--- Task inputs ---

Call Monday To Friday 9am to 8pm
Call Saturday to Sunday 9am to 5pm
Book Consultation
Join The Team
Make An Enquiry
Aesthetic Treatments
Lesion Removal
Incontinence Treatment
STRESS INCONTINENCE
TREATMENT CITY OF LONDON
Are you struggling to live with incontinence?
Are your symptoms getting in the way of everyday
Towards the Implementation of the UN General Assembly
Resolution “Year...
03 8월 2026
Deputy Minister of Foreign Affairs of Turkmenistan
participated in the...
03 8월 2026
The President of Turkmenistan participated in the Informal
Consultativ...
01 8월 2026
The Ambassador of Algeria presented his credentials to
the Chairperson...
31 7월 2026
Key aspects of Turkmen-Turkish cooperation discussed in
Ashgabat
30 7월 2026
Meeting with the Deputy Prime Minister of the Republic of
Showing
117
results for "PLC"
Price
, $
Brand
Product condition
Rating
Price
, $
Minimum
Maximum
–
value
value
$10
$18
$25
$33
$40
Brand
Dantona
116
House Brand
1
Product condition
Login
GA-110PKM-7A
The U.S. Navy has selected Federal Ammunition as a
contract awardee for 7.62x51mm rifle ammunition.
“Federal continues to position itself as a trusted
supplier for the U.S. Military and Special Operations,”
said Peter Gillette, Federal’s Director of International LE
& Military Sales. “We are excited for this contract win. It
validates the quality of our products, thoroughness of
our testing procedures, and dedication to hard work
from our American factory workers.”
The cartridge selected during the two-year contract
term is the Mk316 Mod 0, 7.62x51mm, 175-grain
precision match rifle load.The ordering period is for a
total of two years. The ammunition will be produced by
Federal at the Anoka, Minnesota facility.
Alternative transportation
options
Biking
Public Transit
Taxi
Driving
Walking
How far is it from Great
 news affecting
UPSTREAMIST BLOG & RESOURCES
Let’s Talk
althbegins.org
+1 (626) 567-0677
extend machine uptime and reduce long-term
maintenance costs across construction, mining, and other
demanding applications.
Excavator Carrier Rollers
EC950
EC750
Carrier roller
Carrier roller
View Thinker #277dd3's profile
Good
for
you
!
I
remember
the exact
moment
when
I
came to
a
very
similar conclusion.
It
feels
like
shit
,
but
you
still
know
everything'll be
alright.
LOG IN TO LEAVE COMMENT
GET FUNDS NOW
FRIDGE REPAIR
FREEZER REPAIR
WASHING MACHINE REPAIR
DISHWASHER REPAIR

--- Task objective ---
Give the text of the data above as a JSON list of strings, with one string for each line and no blank lines.

--- Exercise result ---
[
  "Call Monday To Friday 9am to 8pm",
  "Call Saturday to Sunday 9am to 5pm",
  "Book Consultation",
  "Join The Team",
  "Make An Enquiry",
  "Aesthetic Treatments",
  "Lesion Removal",
  "Incontinence Treatment",
  "STRESS INCONTINENCE",
  "TREATMENT CITY OF LONDON",
  "Are you struggling to live with incontinence?",
  "Are your symptoms getting in the way of everyday",
  "Towards the Implementation of the UN General Assembly",
  "Resolution “Year...",
  "03 8월 2026",
  "Deputy Minister of Foreign Affairs of Turkmenistan",
  "participated in the...",
  "03 8월 2026",
  "The President of Turkmenistan participated in the Informal",
  "Consultativ...",
  "01 8월 2026",
  "The Ambassador of Algeria presented his credentials to",
  "the Chairperson...",
  "31 7월 2026",
  "Key aspects of Turkmen-Turkish cooperation discussed in",
  "Ashgabat",
  "30 7월 2026",
  "Meeting with the Deputy Prime Minister of the Republic of",
  "Showing",
  "117",
  "results for \"PLC\"",
  "Price",
  ", $",
  "Brand",
  "Product condition",
  "Rating",
  "Price",
  ", $",
  "Minimum",
  "Maximum",
  "–",
  "value",
  "value",
  "$10",
  "$18",
  "$25",
  "$33",
  "$40",
  "Brand",
  "Dantona",
  "116",
  "House Brand",
  "1",
  "Product condition",
  "Login",
  "GA-110PKM-7A",
  "The U.S. Navy has selected Federal Ammunition as a",
  "contract awardee for 7.62x51mm rifle ammunition.",
  "“Federal continues to position itself as a trusted",
  "supplier for the U.S. Military and Special Operations,”",
  "said Peter Gillette, Federal’s Director of International LE",
  "& Military Sales. “We are excited for this contract win. It",
  "validates the quality of our products, thoroughness of",
  "our testing procedures, and dedication to hard work",
  "from our American factory workers.”",
  "The cartridge selected during the two-year contract",
  "term is the Mk316 Mod 0, 7.62x51mm, 175-grain",
  "precision match rifle load.The ordering period is for a",
  "total of two years. The ammunition will be produced by",
  "Federal at the Anoka, Minnesota facility.",
  "Alternative transportation",
  "options",
  "Biking",
  "Public Transit",
  "Taxi",
  "Driving",
  "Walking",
  "How far is it from Great",
  " news affecting",
  "UPSTREAMIST BLOG & RESOURCES",
  "Let’s Talk",
  "althbegins.org",
  "+1 (626) 567-0677",
  "extend machine uptime and reduce long-term",
  "maintenance costs across construction, mining, and other",
  "demanding applications.",
  "Excavator Carrier Rollers",
  "EC950",
  "EC750",
  "Carrier roller",
  "Carrier roller",
  "View Thinker #277dd3's profile",
  "Good",
  "for",
  "you",
  "!",
  "I",
  "remember",
  "the exact",
  "moment",
  "when",
  "I",
  "came to",
  "a",
  "very",
  "similar conclusion.",
  "It",
  "feels",
  "like",
  "shit",
  ",",
  "but",
  "you",
  "still",
  "know",
  "everything'll be",
  "alright.",
  "LOG IN TO LEAVE COMMENT",
  "GET FUNDS NOW",
  "FRIDGE REPAIR",
  "FREEZER REPAIR",
  "WASHING MACHINE REPAIR",
  "DISHWASHER REPAIR"
]